When discarding items, make sure to take them out from where they are stored → you can focus on the item in isolation → sense whether it truly sparks joy or not
Your family and friends do not need to know what you discard or donate
We should be ashamed of carrying the burden of more things than we need
Do not gift someone something which they do not need
People need to shop on their own to develop their own sense for what gives them joy
The best time to tidy is in the early morning, when your brain is clearer
Tidying should be a regular habit
If everything has a specific place then keeping things tidy becomes the default.
Optimize for the ease of putting things away, not getting them out. When we get things out we normally have a set purpose, so we will extract these things regardless of whether it is easy or not.
“New” storage methods cannot be the primary solution. Just putting things away does not fix the core clutter problem.

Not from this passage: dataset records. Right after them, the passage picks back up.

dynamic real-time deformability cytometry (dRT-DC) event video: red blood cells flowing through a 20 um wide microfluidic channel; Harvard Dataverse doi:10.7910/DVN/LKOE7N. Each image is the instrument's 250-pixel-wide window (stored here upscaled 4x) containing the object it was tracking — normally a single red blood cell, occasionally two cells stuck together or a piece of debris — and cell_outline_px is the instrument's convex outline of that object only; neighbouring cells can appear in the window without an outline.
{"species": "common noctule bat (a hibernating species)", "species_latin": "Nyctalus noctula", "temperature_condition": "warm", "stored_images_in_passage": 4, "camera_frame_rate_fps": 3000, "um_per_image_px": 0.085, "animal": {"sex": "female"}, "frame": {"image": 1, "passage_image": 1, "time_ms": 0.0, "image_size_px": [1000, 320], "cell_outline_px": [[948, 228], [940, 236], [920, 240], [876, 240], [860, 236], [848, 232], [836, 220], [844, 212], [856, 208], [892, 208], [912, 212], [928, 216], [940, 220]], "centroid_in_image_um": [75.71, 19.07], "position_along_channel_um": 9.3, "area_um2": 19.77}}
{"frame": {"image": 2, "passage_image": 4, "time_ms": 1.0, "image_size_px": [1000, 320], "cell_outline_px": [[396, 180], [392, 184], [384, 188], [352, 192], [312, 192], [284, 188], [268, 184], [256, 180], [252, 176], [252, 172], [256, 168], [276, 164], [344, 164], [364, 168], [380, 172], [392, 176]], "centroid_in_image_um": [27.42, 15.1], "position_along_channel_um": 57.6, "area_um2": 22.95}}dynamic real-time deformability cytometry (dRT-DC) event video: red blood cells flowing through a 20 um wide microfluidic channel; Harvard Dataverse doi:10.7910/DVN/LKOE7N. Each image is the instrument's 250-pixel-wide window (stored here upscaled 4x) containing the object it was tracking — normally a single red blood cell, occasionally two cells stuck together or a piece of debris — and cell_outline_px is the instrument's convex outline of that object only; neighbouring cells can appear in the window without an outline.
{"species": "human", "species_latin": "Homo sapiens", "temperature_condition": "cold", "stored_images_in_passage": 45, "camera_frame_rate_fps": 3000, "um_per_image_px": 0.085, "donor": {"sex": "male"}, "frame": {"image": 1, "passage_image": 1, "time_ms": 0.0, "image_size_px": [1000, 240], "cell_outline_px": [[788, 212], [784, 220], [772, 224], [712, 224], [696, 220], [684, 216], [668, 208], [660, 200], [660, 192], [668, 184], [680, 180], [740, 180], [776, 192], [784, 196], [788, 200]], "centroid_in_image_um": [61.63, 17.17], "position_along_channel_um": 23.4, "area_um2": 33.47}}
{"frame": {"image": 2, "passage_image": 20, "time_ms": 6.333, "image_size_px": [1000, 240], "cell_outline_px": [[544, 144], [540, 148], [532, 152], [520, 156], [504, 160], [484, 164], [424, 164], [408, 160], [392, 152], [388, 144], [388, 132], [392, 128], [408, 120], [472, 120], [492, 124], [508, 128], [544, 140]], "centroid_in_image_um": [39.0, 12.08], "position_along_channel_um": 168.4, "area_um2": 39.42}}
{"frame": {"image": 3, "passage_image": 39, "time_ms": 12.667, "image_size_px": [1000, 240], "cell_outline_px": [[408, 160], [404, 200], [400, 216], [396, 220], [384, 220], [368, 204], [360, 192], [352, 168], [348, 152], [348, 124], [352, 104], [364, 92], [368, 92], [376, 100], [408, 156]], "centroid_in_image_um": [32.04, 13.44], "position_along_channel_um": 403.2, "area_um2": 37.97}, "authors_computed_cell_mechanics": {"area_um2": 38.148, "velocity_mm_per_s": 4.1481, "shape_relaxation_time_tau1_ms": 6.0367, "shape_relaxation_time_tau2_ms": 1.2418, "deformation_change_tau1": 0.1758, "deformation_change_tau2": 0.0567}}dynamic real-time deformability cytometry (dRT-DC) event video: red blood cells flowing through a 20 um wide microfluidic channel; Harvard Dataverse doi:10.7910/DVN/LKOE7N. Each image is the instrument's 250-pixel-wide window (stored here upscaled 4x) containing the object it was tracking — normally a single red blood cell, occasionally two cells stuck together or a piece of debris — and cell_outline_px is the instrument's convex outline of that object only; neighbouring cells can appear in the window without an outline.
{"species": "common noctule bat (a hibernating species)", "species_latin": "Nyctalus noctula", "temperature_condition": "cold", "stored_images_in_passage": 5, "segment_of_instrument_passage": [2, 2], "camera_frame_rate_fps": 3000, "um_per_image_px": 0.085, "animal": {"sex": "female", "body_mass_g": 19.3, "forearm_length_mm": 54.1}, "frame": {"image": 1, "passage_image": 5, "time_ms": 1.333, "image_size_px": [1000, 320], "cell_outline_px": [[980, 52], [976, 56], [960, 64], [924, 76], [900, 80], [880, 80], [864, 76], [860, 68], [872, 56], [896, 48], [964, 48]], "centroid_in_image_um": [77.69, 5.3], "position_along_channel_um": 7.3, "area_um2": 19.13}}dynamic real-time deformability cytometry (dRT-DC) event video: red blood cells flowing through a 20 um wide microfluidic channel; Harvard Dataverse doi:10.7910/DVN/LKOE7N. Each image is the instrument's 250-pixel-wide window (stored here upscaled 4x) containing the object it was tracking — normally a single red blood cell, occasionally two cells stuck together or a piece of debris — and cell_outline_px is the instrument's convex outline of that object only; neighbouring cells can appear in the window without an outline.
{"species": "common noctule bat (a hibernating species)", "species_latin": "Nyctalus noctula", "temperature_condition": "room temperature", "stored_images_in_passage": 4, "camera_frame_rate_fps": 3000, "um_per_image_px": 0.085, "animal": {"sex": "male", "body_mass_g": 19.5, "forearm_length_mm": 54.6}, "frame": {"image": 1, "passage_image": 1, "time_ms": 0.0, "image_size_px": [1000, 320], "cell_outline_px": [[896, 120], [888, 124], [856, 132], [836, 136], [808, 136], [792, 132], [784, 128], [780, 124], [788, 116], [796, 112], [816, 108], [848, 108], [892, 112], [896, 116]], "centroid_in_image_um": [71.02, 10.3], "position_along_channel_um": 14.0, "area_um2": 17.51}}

Do not store off-season clothes boxes and buried out of reach. Maintain a relationship with these clothes. Let them get light and air (which they deserve).
Keep storage simple. The goal is not to abstract away how many things you own.

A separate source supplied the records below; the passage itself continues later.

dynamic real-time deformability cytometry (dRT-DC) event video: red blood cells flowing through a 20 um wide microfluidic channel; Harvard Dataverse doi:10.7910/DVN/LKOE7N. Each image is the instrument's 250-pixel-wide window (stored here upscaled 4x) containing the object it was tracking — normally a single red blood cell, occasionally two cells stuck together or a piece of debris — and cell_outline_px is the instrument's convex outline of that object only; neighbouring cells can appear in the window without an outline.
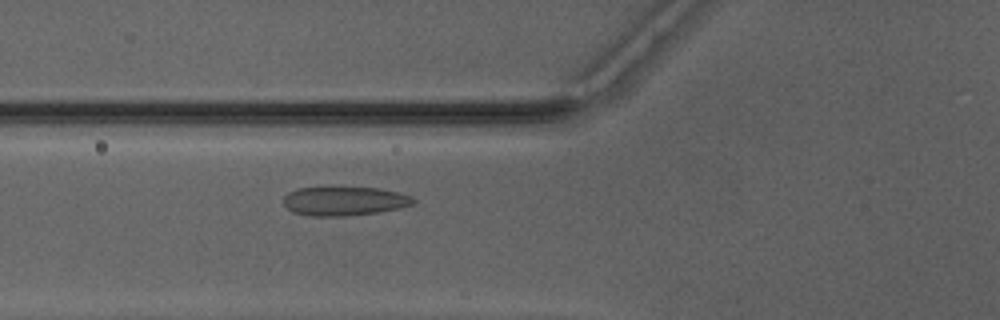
{"species": "Egyptian fruit bat (a non-hibernating species)", "species_latin": "Rousettus aegyptiacus", "temperature_condition": "warm", "stored_images_in_passage": 32, "camera_frame_rate_fps": 3000, "um_per_image_px": 0.085, "animal": {"sex": "male"}, "frame": {"image": 1, "passage_image": 7, "time_ms": 2.0, "image_size_px": [1000, 320], "cell_outline_px": [[416, 200], [412, 204], [380, 212], [344, 216], [308, 216], [292, 212], [284, 204], [284, 196], [288, 192], [300, 188], [332, 184], [380, 188], [412, 196]], "centroid_in_image_um": [29.22, 17.04], "position_along_channel_um": 96.6, "area_um2": 22.83}}
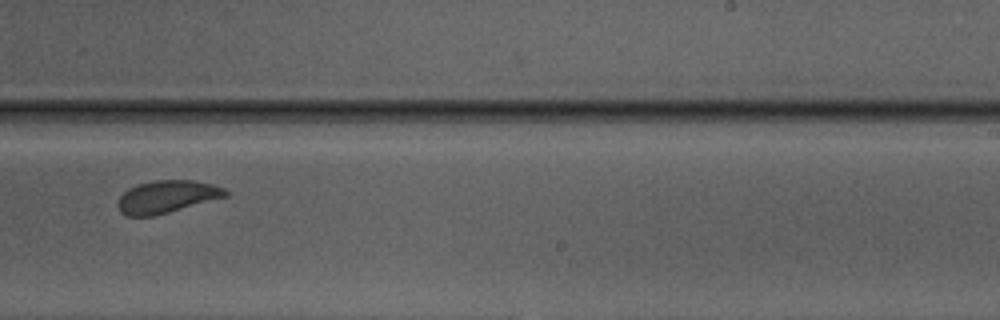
{"frame": {"image": 2, "passage_image": 20, "time_ms": 6.333, "image_size_px": [1000, 320], "cell_outline_px": [[228, 196], [168, 212], [152, 216], [124, 216], [120, 212], [116, 204], [116, 200], [128, 188], [136, 184], [156, 180], [192, 180], [212, 184], [224, 188], [228, 192]], "centroid_in_image_um": [14.13, 16.72], "position_along_channel_um": 274.9, "area_um2": 20.46}}
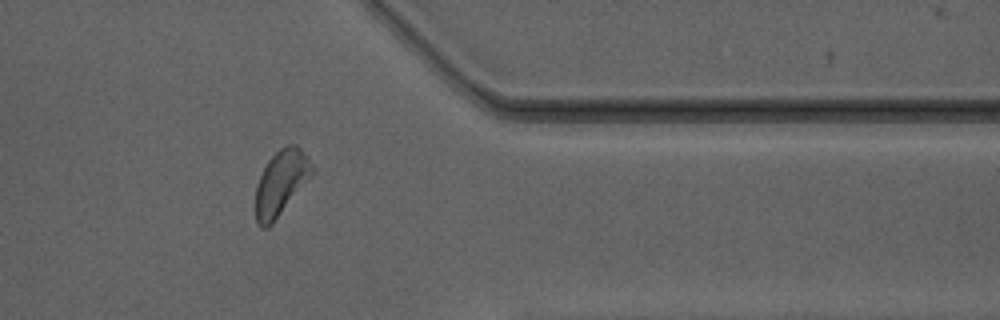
{"frame": {"image": 3, "passage_image": 29, "time_ms": 9.333, "image_size_px": [1000, 320], "cell_outline_px": [[312, 172], [272, 224], [268, 228], [260, 228], [256, 224], [256, 184], [268, 160], [280, 148], [288, 144], [296, 144], [308, 156], [312, 168]], "centroid_in_image_um": [23.83, 15.53], "position_along_channel_um": 387.6, "area_um2": 20.75}, "authors_computed_cell_mechanics": {"area_um2": 21.2415, "velocity_mm_per_s": 4.1204, "shape_relaxation_time_tau1_ms": 3.2202, "shape_relaxation_time_tau2_ms": 0.7502, "deformation_change_tau1": 0.0838, "deformation_change_tau2": 0.0689}}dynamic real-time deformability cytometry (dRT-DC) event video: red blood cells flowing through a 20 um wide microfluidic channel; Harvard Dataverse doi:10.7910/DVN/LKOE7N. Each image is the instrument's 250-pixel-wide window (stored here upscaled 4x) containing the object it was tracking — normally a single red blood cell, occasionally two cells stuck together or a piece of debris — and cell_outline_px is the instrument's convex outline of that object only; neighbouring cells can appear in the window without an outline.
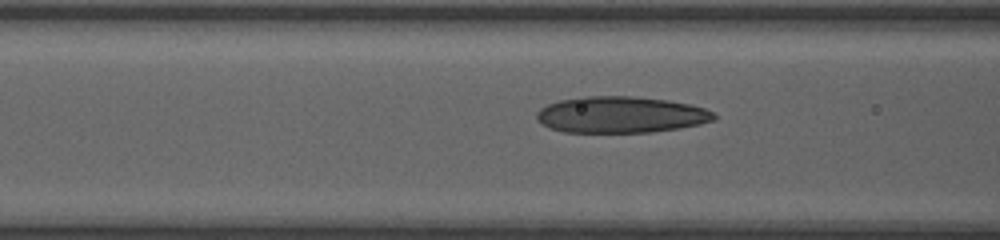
{"species": "human", "species_latin": "Homo sapiens", "temperature_condition": "room temperature", "stored_images_in_passage": 31, "camera_frame_rate_fps": 3000, "um_per_image_px": 0.085, "donor": {"sex": "female"}, "frame": {"image": 1, "passage_image": 9, "time_ms": 2.667, "image_size_px": [1000, 240], "cell_outline_px": [[716, 120], [700, 124], [680, 128], [652, 132], [564, 132], [548, 128], [536, 116], [536, 112], [540, 108], [548, 104], [560, 100], [584, 96], [632, 96], [668, 100], [688, 104], [704, 108], [716, 112]], "centroid_in_image_um": [52.8, 9.75], "position_along_channel_um": 113.8, "area_um2": 37.69}}
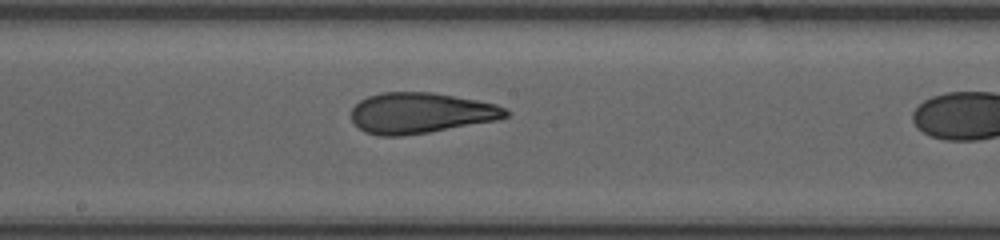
{"frame": {"image": 2, "passage_image": 16, "time_ms": 5.0, "image_size_px": [1000, 240], "cell_outline_px": [[512, 112], [508, 116], [496, 120], [428, 132], [400, 136], [380, 136], [364, 132], [352, 120], [352, 108], [360, 100], [368, 96], [384, 92], [432, 92], [476, 100], [496, 104]], "centroid_in_image_um": [35.75, 9.6], "position_along_channel_um": 212.4, "area_um2": 36.41}}
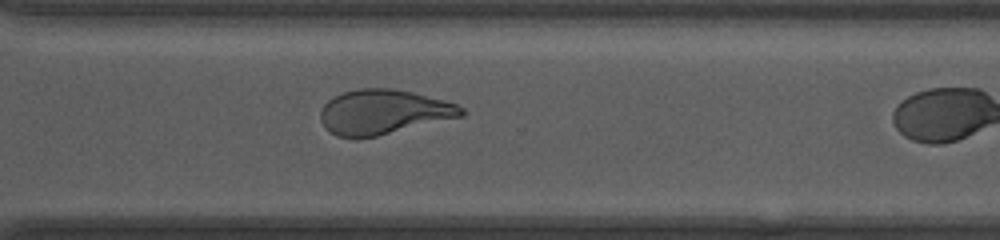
{"frame": {"image": 3, "passage_image": 25, "time_ms": 8.0, "image_size_px": [1000, 240], "cell_outline_px": [[464, 116], [376, 136], [356, 140], [336, 136], [320, 120], [320, 112], [324, 104], [332, 96], [344, 92], [360, 88], [392, 88], [412, 92], [444, 100], [456, 104], [464, 108]], "centroid_in_image_um": [32.57, 9.53], "position_along_channel_um": 338.0, "area_um2": 36.82}}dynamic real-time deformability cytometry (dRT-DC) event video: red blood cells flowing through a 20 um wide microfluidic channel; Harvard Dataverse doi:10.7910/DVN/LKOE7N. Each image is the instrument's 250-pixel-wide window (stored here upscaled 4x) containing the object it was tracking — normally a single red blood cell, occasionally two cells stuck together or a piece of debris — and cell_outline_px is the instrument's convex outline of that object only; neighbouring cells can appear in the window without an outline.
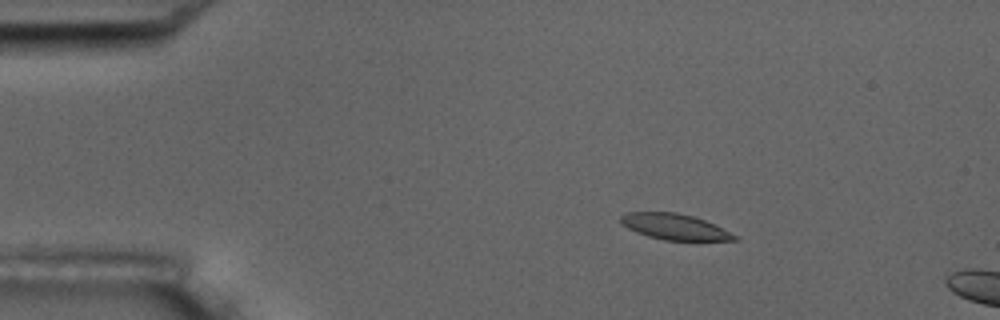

Organize possessions by thier intended use: if we organize by location, and not by use, then we may fail to colocate similar things which are currently stored in different locations.
The rate of items removed must be ≥ the rate of items added, until you reach a steady state.

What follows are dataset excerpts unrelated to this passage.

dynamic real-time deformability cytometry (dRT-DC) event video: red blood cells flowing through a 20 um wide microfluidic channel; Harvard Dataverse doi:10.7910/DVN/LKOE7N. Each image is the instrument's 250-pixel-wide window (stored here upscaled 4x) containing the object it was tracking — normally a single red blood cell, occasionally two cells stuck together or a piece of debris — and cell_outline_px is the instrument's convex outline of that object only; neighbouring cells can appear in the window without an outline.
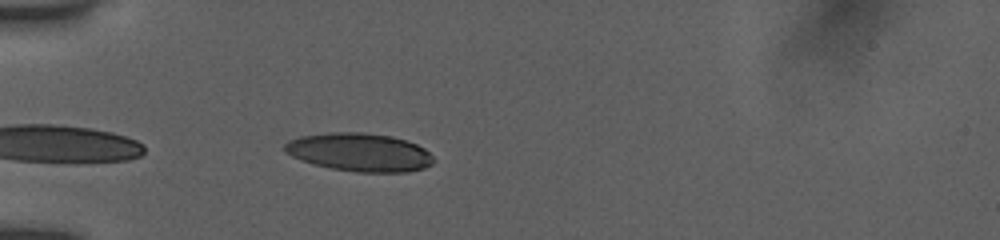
{"species": "human", "species_latin": "Homo sapiens", "temperature_condition": "room temperature", "stored_images_in_passage": 24, "camera_frame_rate_fps": 3000, "um_per_image_px": 0.085, "donor": {"sex": "female"}, "frame": {"image": 1, "passage_image": 1, "time_ms": 0.0, "image_size_px": [1000, 240], "cell_outline_px": [[436, 160], [432, 164], [424, 168], [408, 172], [356, 172], [332, 168], [312, 164], [300, 160], [284, 152], [284, 144], [288, 140], [300, 136], [328, 132], [364, 132], [392, 136], [416, 144], [424, 148]], "centroid_in_image_um": [30.54, 12.94], "position_along_channel_um": 54.5, "area_um2": 33.41}}
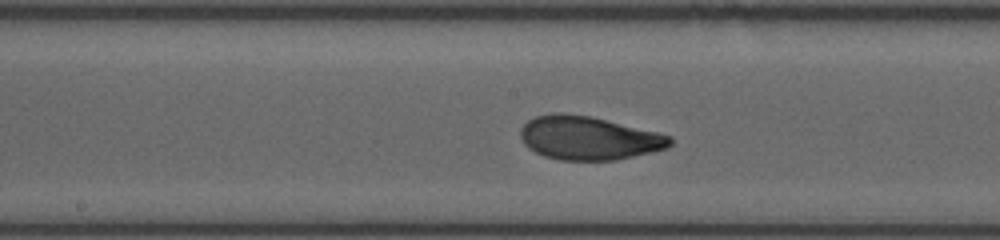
{"frame": {"image": 2, "passage_image": 10, "time_ms": 3.0, "image_size_px": [1000, 240], "cell_outline_px": [[672, 144], [668, 148], [652, 152], [616, 160], [560, 160], [544, 156], [528, 148], [524, 144], [520, 136], [520, 128], [528, 120], [536, 116], [552, 112], [560, 112], [592, 116], [660, 132], [672, 136]], "centroid_in_image_um": [50.05, 11.72], "position_along_channel_um": 198.1, "area_um2": 38.44}}
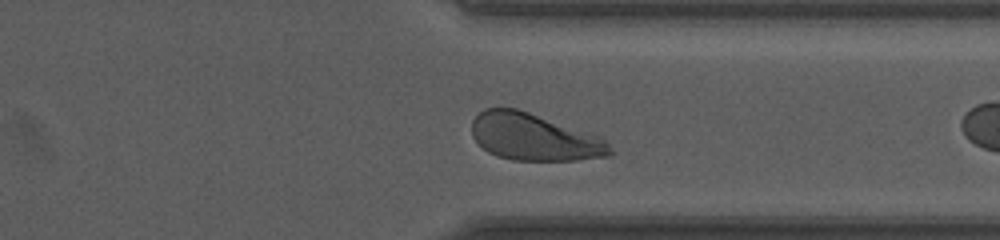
{"frame": {"image": 3, "passage_image": 23, "time_ms": 7.333, "image_size_px": [1000, 240], "cell_outline_px": [[612, 156], [576, 160], [512, 160], [496, 156], [488, 152], [472, 136], [472, 120], [484, 108], [516, 108], [600, 136], [608, 144], [612, 152]], "centroid_in_image_um": [45.39, 11.66], "position_along_channel_um": 366.0, "area_um2": 37.63}}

Try to keep all storage collocated rather than distributed throughout your place of living. Anything that is piled is being wasted. Place things on their sides so that as many items are all accessible and visible as possible.
Buying things is bulk is not always cheaper if you account for the cost of storage.
Organize clothes that you hang by category. Within each category sort by “heaviness”: a combination of darkness, size, and weight.
Do not “potato-ball” your socks. This perpetually stretched out the elastic. They already are heavily stained from normal wear and tear. Instead, fold your socks just like you do your clothes.
Fold shirts to be the exact height of the drawer that they are stored in → you can see all shirts when you open the drawer
Do not store things in the shower. Dry items you used in the shower between uses and only bring in what is needed to the shower. This way you limit growth of mold.
Gratitude and recognizing when you no longer need things
Framing: the things you purchased but no longer used (or never used) have served a purpose. Perhaps they brought you joy when they bought them. They’ve taught you something about yourself and your preferences. Identify the things that have fulfilled their purpose.
Express gratitude for your possessions and the work that they do for you both as you use them and as you say goodbye to them
The most important thing is joy here and now—not things that remind you of joy in the past. The memories that matter will remain as memories regardless of if you have a memento. Be selective with what tokens you do keep.
Humans have a tendency to try to justify anything that we own.
Generally in the US you have grown up surrounded with far more than you’ve ever needed. As you reduce the surface area of things you own you’ll eventually reach a point where it will click. You’ll never again want to go above this point. Reducing your possessions reveals where your true priorities and preferences are.
Tidying is about feelings, not arbitrary limits or criteria that you impose when tidying
For example, “this is exactly what I need” versus “I should only have 2 pairs of gray sweatpants”
Clarity and love
Minimizing our possessions minimizes the background noise in our lives
An untidy space can flare and distract an anxious mind. If you’re feeling anxious, put yourself in a tidy space. If that anxiousness persists then you have more clarity to dig into the anxiety and try to root cause it.
“Picture the kind of life that you want to have”; seek “unhurried spaciousness”
Make order from your past. Surround yourself with things you love.
Choosing what you own is choosing the direction of your life. Confront your possessions as early and often as possible.
Reorganization of the home → reorganization of your perspective
Wearing clothes you love, especially when no one is looking reinforces a positive self image and a positive lifestyle. Do not delegate clothes you don’t want to wear to loungewear for the home.
Remove as many words and tags as possible from your personal items. These are yours they don’t need to sell to you. Make your home peaceful, not a barrage of branding and marketing.